"""

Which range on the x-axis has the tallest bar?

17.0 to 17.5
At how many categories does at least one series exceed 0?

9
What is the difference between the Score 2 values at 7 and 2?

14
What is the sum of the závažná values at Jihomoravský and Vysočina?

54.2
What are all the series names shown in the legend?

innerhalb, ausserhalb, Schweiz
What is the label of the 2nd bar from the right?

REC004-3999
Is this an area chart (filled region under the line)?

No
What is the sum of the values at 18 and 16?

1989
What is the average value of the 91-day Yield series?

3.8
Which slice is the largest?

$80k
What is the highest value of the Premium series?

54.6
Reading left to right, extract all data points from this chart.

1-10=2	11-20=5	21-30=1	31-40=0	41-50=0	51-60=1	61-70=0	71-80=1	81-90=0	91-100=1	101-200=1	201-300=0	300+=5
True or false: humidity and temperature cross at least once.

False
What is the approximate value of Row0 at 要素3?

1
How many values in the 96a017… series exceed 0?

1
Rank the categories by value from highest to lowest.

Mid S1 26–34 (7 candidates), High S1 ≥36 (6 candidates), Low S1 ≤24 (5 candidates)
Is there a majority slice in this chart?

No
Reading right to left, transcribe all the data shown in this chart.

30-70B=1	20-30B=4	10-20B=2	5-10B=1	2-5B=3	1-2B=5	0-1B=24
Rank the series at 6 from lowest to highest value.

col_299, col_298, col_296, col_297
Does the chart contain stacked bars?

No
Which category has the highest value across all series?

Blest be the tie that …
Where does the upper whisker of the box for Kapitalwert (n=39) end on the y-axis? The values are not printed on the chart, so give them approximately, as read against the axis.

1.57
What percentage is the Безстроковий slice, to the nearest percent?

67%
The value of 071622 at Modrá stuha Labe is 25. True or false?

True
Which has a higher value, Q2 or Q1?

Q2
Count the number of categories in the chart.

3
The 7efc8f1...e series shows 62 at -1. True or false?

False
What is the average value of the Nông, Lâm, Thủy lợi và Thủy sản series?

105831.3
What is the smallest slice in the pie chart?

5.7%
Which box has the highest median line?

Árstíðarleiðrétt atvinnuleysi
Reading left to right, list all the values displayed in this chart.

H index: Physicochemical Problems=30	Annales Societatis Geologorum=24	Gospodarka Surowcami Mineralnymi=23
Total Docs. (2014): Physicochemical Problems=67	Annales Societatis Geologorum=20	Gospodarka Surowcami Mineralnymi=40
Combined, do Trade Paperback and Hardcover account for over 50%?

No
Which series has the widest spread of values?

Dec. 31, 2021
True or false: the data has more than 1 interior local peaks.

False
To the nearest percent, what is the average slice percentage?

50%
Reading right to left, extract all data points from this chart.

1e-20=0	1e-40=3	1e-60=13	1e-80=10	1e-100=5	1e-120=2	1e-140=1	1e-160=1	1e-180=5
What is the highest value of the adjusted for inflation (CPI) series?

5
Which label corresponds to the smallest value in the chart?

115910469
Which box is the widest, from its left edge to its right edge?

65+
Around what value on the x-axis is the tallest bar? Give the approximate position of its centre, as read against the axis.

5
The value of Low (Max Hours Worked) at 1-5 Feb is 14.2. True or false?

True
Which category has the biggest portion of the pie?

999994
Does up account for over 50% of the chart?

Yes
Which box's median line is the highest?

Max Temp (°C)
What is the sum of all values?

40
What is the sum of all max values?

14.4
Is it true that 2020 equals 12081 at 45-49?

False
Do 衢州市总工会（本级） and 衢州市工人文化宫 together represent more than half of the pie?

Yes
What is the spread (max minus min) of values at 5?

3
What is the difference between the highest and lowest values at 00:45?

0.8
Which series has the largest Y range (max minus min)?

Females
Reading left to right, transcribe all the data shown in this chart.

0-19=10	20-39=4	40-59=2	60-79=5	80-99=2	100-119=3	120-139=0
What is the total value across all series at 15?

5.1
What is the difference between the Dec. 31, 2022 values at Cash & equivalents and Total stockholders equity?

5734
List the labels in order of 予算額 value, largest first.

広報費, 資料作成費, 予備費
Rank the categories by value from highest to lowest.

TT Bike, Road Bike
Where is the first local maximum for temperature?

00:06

"""

Task directions |
Quote the entries verbatim, starting at the first line and ending with the line that contains "What are all".

Response to this exercise |
Which range on the x-axis has the tallest bar?

17.0 to 17.5
At how many categories does at least one series exceed 0?

9
What is the difference between the Score 2 values at 7 and 2?

14
What is the sum of the závažná values at Jihomoravský and Vysočina?

54.2
What are all the series names shown in the legend?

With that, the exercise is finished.